Closed trvrb closed 10 years ago

trvrb commented 11 years ago

The authors need to define their nomenclature regarding clade / lineage / type / strain. For instance, they say: "We find that 1 unit of antigenic drift within a clade increases incidence by 1.26 standard deviations, while 1 unit of drift in a clade of the same type decreases incidence by 0.61 standard deviations and 1 unit of drift in clades of differing type decreases incidence by 0.32 standard deviations. The term for across lineage Bt is small in magnitude." I had to read this many times before concluding that type refers to A or B, clade to refers to any of the four classifications. I am still not sure if lineage has a specific meaning or is simply a redundant word for clade.

trvrb commented 11 years ago

I know there were previous comments on the terminology here being confusing. The most difficult piece is not having a single standard term to refer to each of the 4 groups of viruses we're dealing with: A/H3N2, A/H1N1, B/Vic and B/Yam. H3 and H1 are referred to as "subtypes" and Vic and Yam are referred to as "lineages". Lineage is already problematic because it can refer to a number of different phylogenetic scales; any single branch on the tree is a lineage. It would be good to be more up front about nomenclature early in the MS. How about going with the following:

plemey commented 11 years ago

That seems like a logical nomenclature proposal to me. With this in mind, I would recommend changes (in bold, did not intend to shout) along this line in the introduction paragraph to make this more explicit

Before 2009, there were four major influenza VARIANTS [to avoid the use of clades and lineages here] circulating within the human population: the H3N2 and H1N1 subtypes of influenza TYPE A, and the Victoria and Yamagata lineages of influenza TYPE B. In the case of influenza A, subtypes A/H3N2 and A/H1N1 refer to the genes, hemagglutinin (H or HA) and neuraminidase (N or NA), that are primarily responsible for the antigenic character of a strain. In the case of influenza B, THE TERM 'LINEAGE' IS USED [you could even add 'instead of subtypes] TO REFER TO Victoria (B/Vic) and Yamagata (B/Yam) AS antigenically distinct VARIANTS THAT diverged from a COMMON ANCESTOR prior to 1980 \cite{Rota90}.

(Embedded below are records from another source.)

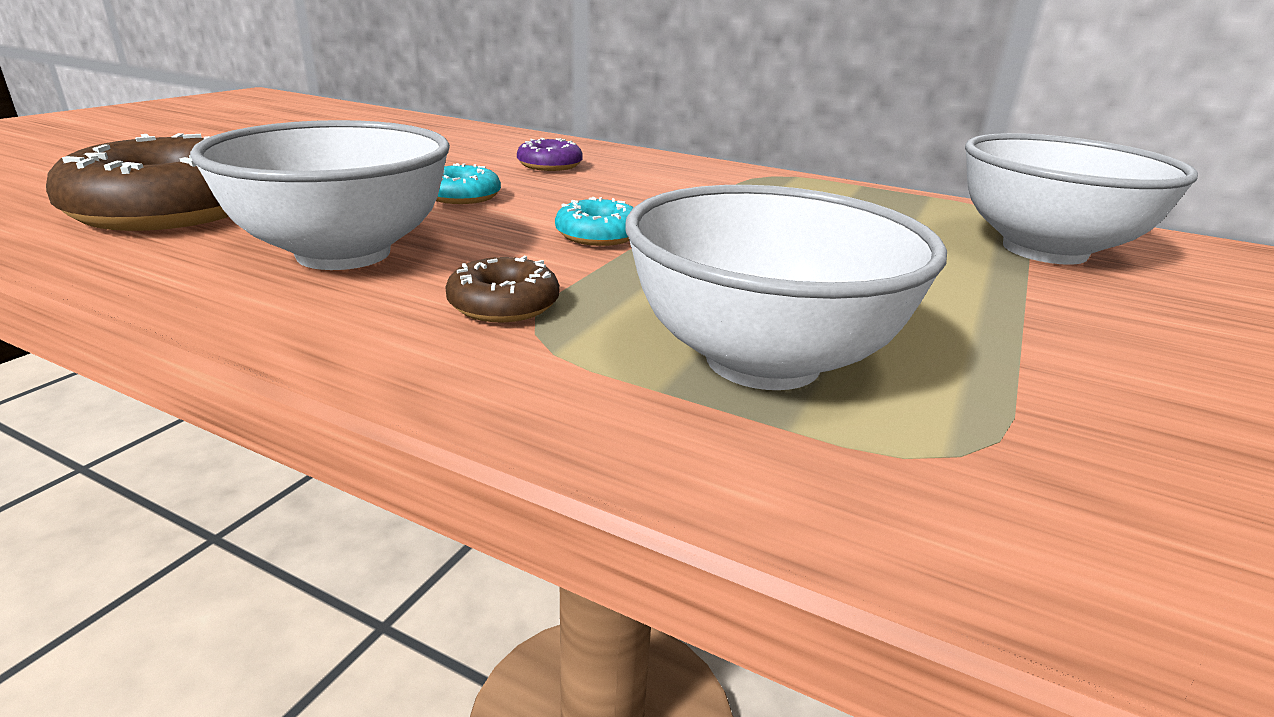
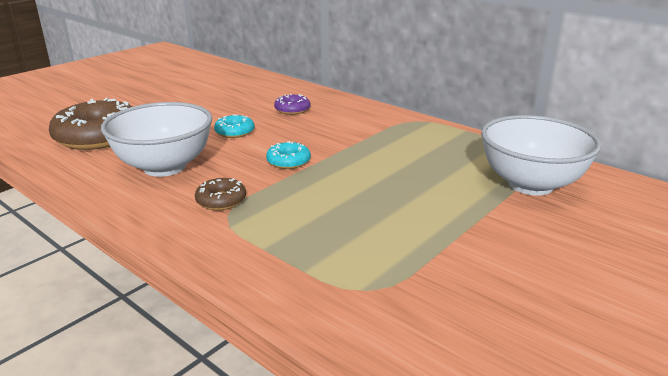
camera: 15 degrees right, 0 degrees up
white bowl [625,185,947,390] -> none

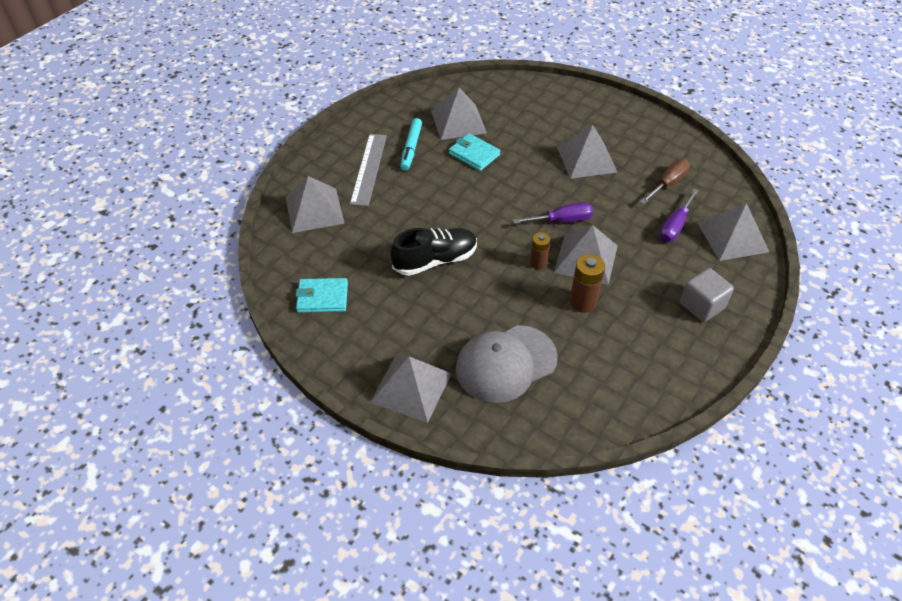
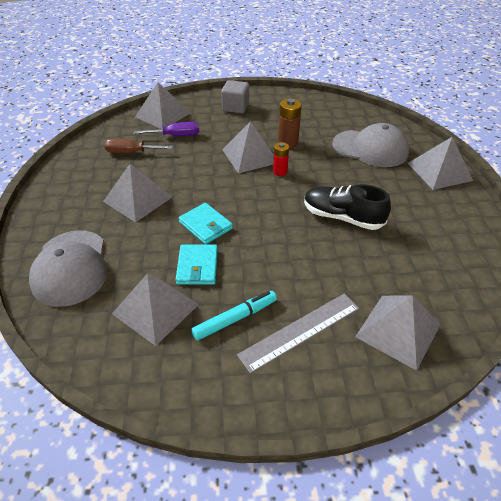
camera: 130 degrees left, 5 degrees down
turquoise wallet [296,278,348,313] -> turquoise wallet moved to [179,203,233,244]
purple screwdriver [513,202,593,224] -> none
brown battery [530,232,550,270] -> red battery [273,142,289,176]
none -> grey cap [29,231,107,307]

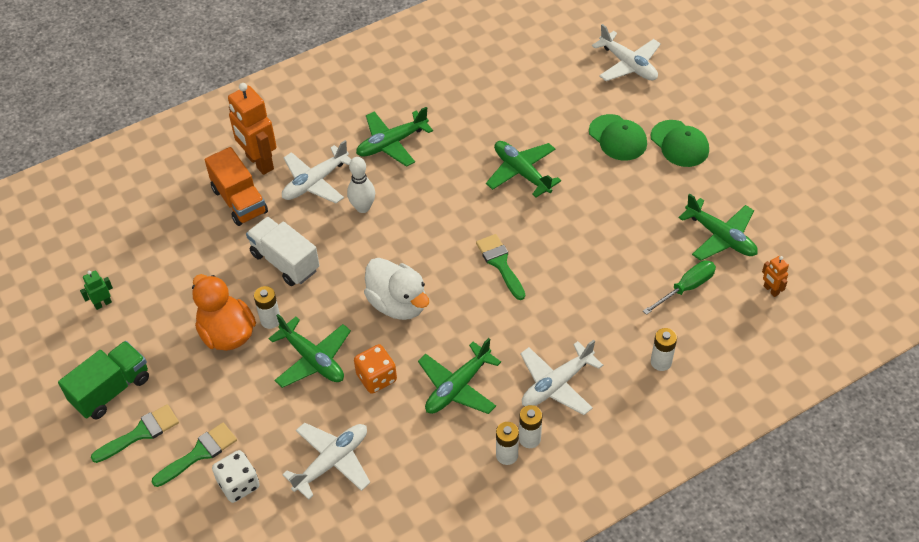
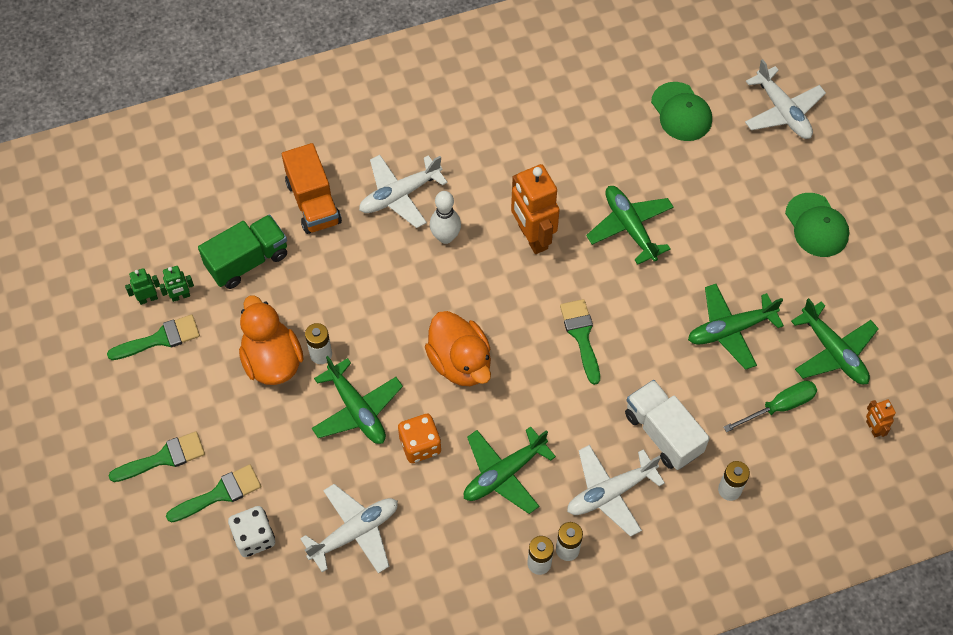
camera: 10 degrees right, 10 degrees up
green truck [58,341,149,419] -> green truck moved to [198,215,287,289]
orange robot [228,83,277,175] -> orange robot moved to [511,164,560,254]
white truck [246,217,320,286] -> white truck moved to [625,380,710,470]
green plane [356,107,433,167] -> green plane moved to [688,284,784,370]
white duck [364,258,429,320] -> orange duck [425,311,491,386]
green cap [589,114,647,161] -> green cap moved to [651,82,712,141]
none -> green brush [107,315,200,360]
none -> green robot [159,266,194,302]

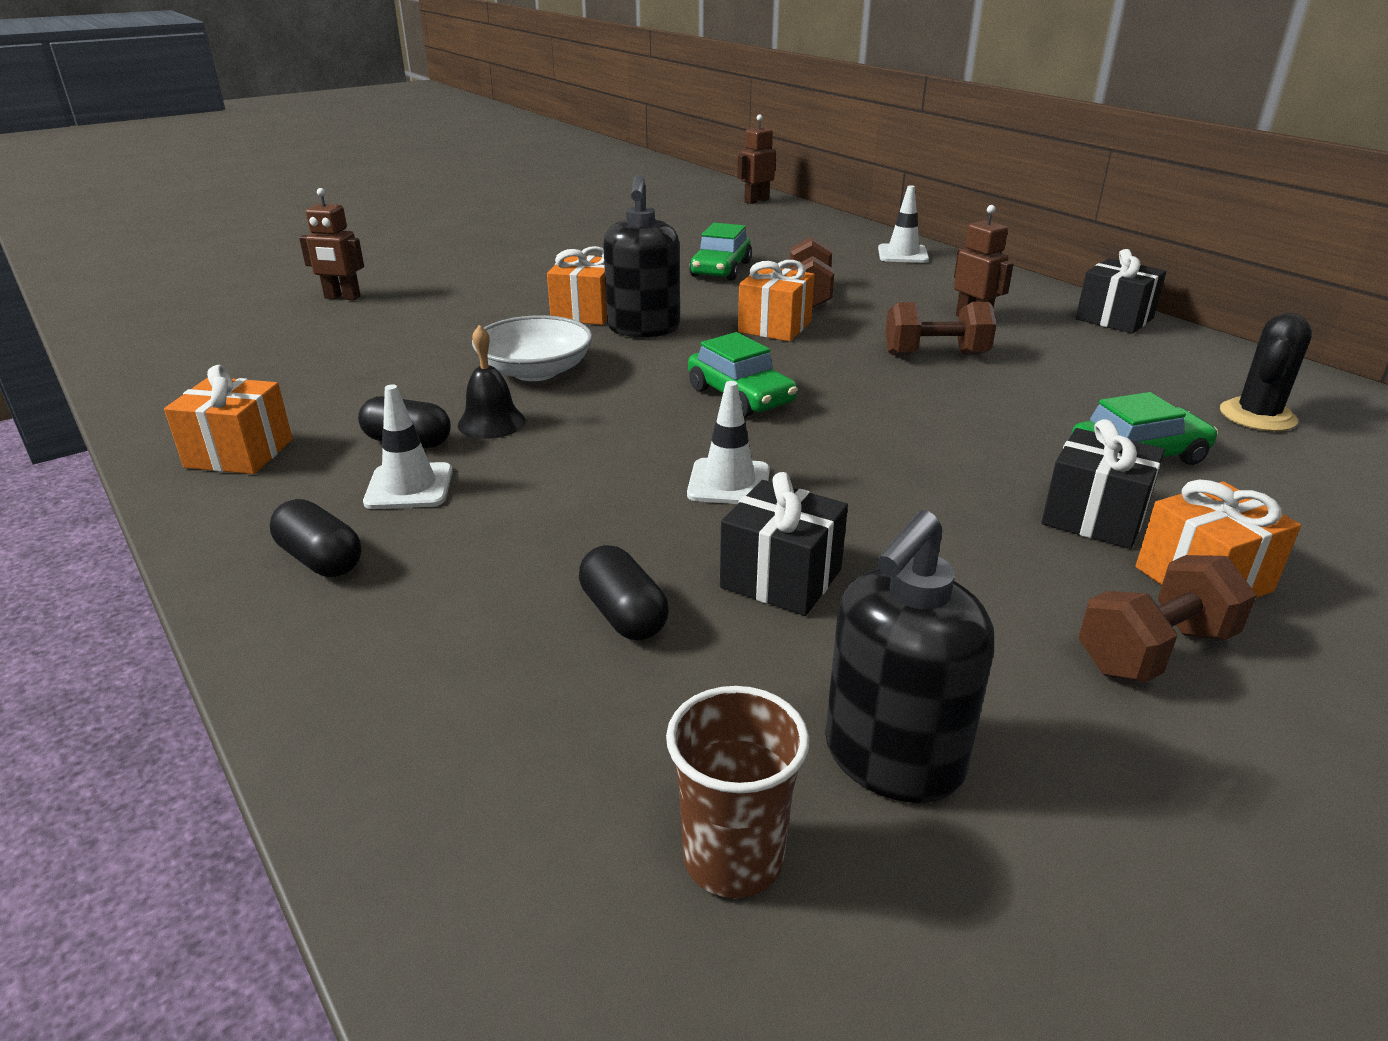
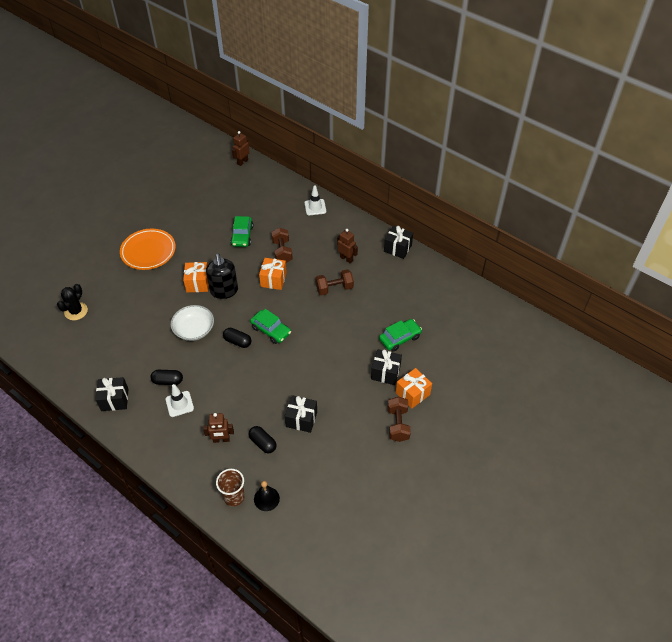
camera: 15 degrees left, 20 degrees up
orange gift [164,365,293,474] -> black gift [95,377,129,411]
black capsule [270,499,362,577] -> black capsule moved to [223,328,251,348]
brown robot [299,188,364,300] -> brown robot moved to [203,413,234,443]
black bell [458,325,526,439] -> black bell moved to [254,481,280,511]
brown cup [666,686,809,898] -> brown cup moved to [216,469,245,507]
white traffic cone [687,381,770,504] -> none
black soap dispenser [825,510,994,803] -> none
brown dumbbell [1079,555,1257,682] -> brown dumbbell turned 45 degrees counterclockwise [388,397,411,442]
black cactus [1220,313,1312,431] -> black cactus moved to [57,284,88,320]
none -> orange plate [120,229,176,270]

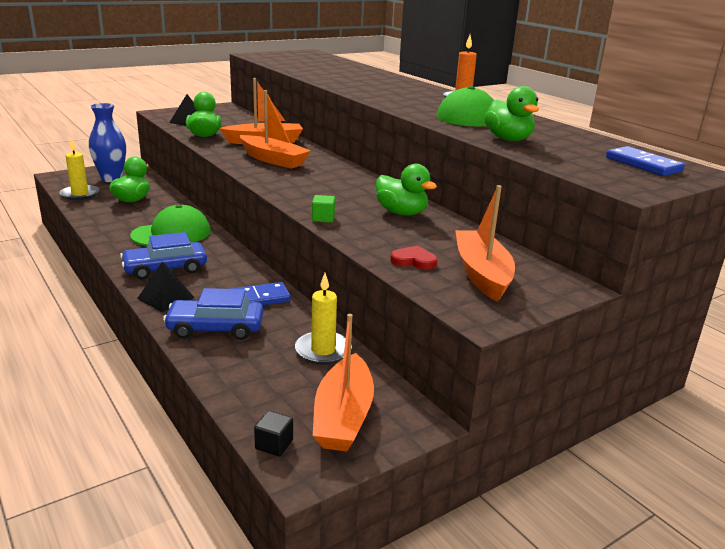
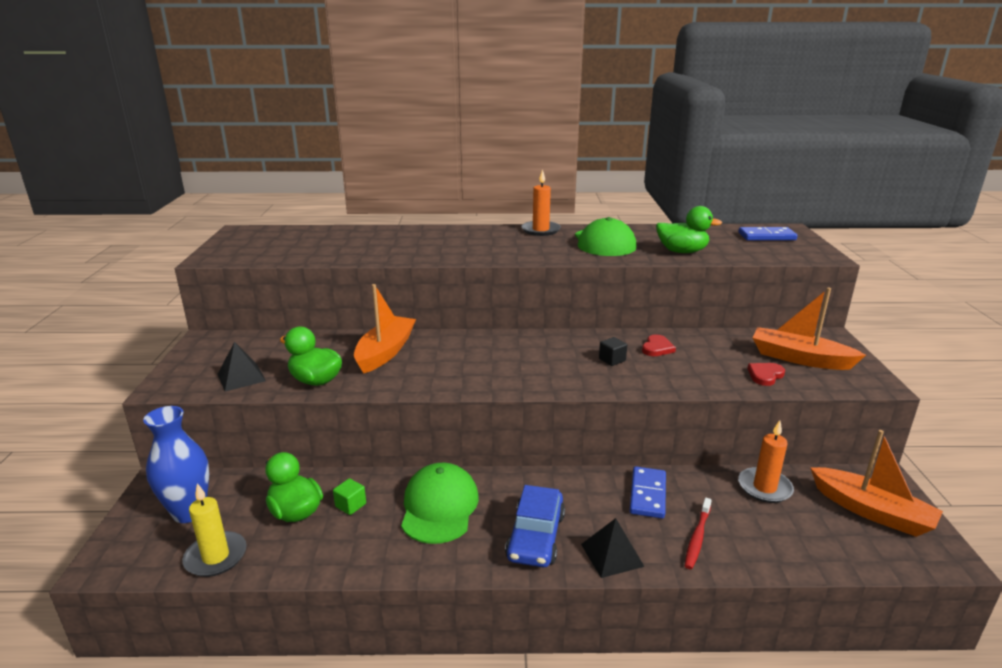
camera: 55 degrees left, 0 degrees up
blue car [163,288,263,340] -> red toothbrush [685,498,712,569]
orange boat [240,90,311,169] -> none
black cube [254,411,293,457] -> black cube moved to [599,337,627,366]
yellow candle [295,273,352,365] -> orange candle [738,420,794,503]
green cube [312,195,335,223] -> green cube moved to [333,478,366,515]
green duck [376,164,437,216] -> red heart [642,334,676,356]

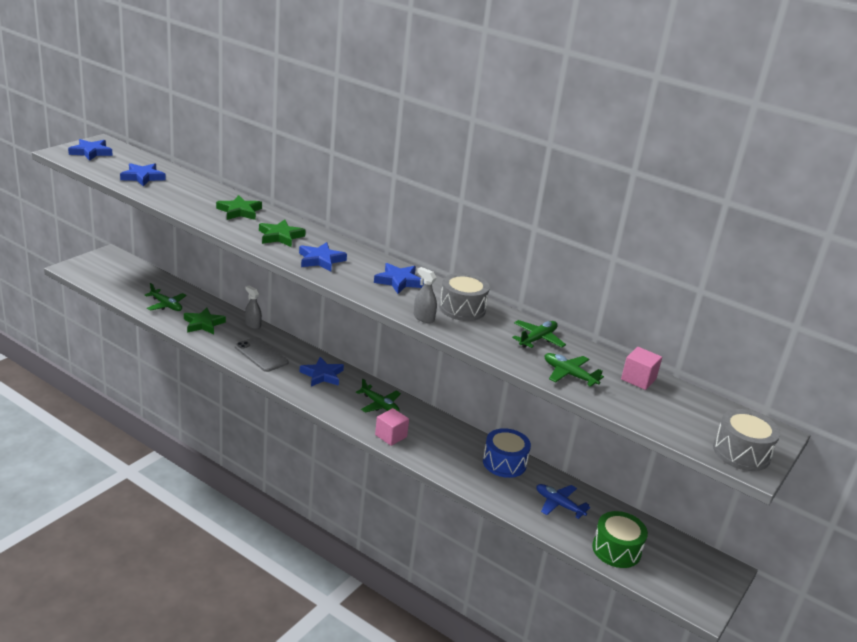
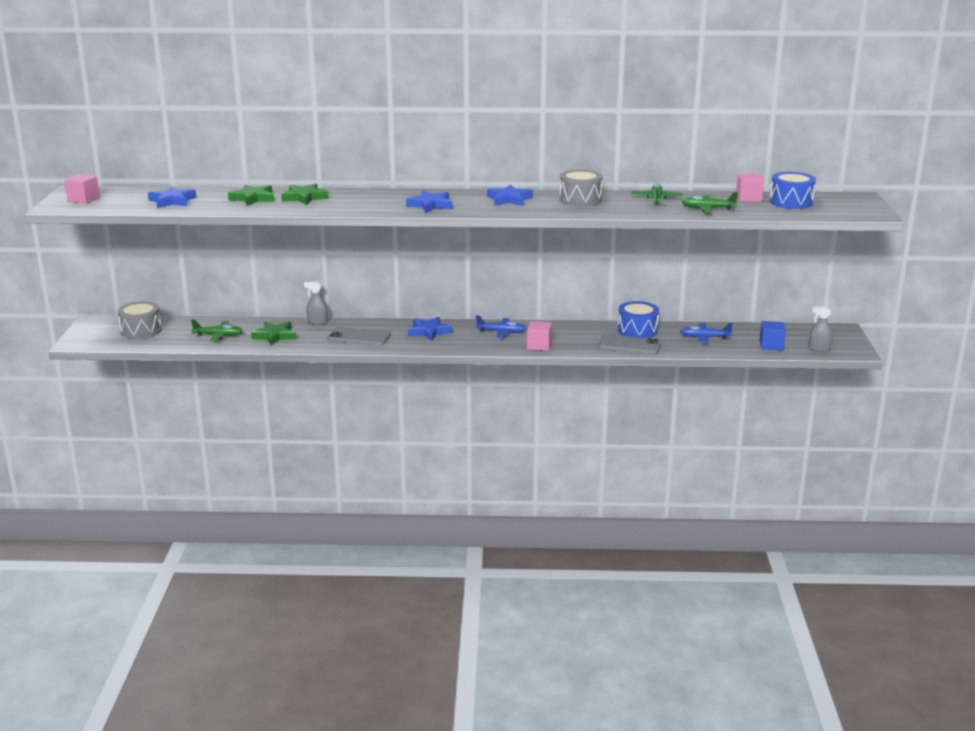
camera: 30 degrees left, 5 degrees down
blue star [68,139,113,161] -> pink cube [64,174,100,204]
green star [259,220,306,247] -> green star moved to [228,185,274,206]
green plane [356,379,401,413] -> blue plane [476,315,526,338]
grey spray bottle [414,267,437,323] -> grey spray bottle moved to [808,306,833,352]
green drum [592,511,648,568] -> blue cube [760,321,786,350]
grey drum [713,409,780,471] -> grey drum moved to [118,301,162,339]
none -> grey phone [598,334,661,355]
none -> blue drum [770,172,816,209]

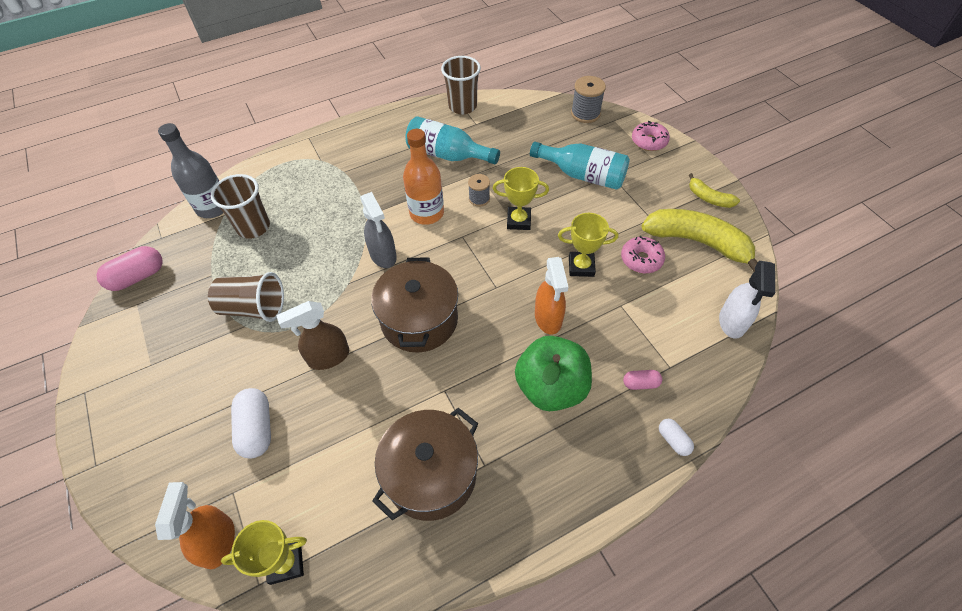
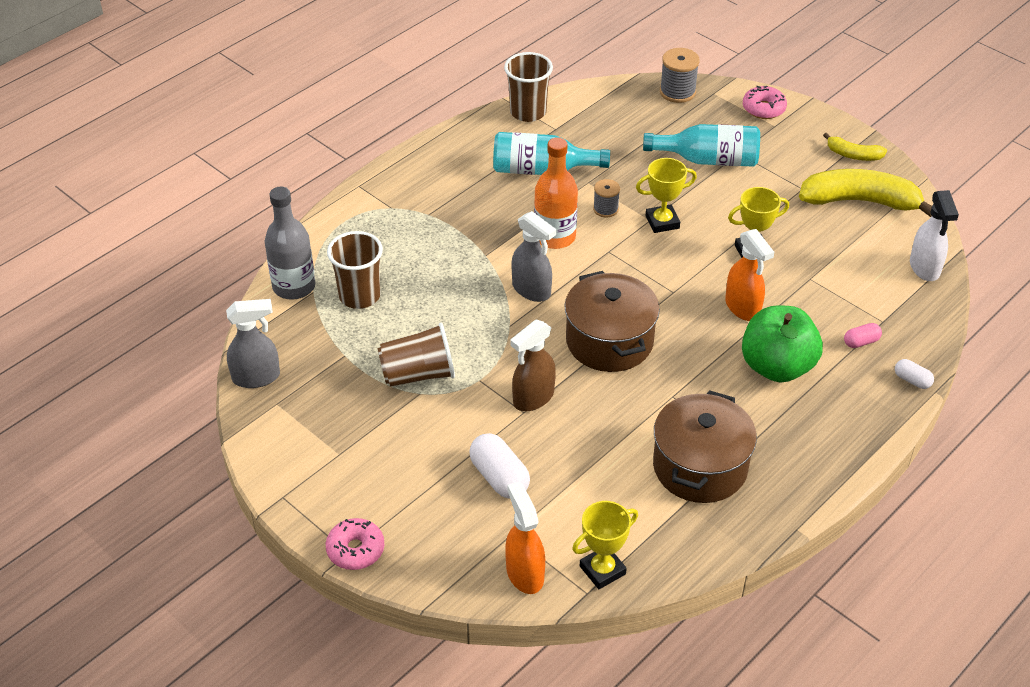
camera: 20 degrees left, 10 degrees down
pink capsule [97,246,163,291] -> grey spray bottle [226,299,280,388]
pink donut [621,236,665,273] -> pink donut moved to [326,518,384,570]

And then remain consistent throughout the manuscript

trvrb commented 11 years ago

I agree that this cleans up the paragraph, but I'm concerned about using variants here and then using lineages later. I'd like to chose something and stick with it. Possibilities include:

Thinking about this more now, I might be inclined to go with virus actually. John and Alan made some corrections to the text in this direction.

trvrb commented 10 years ago

We've cleaned up our language regarding clades and lineages in the text. We consider A/H3N2, A/H1N1, B/Vic and B/Yam to each represent separate lineages of influenza. We no longer refer to separate clades.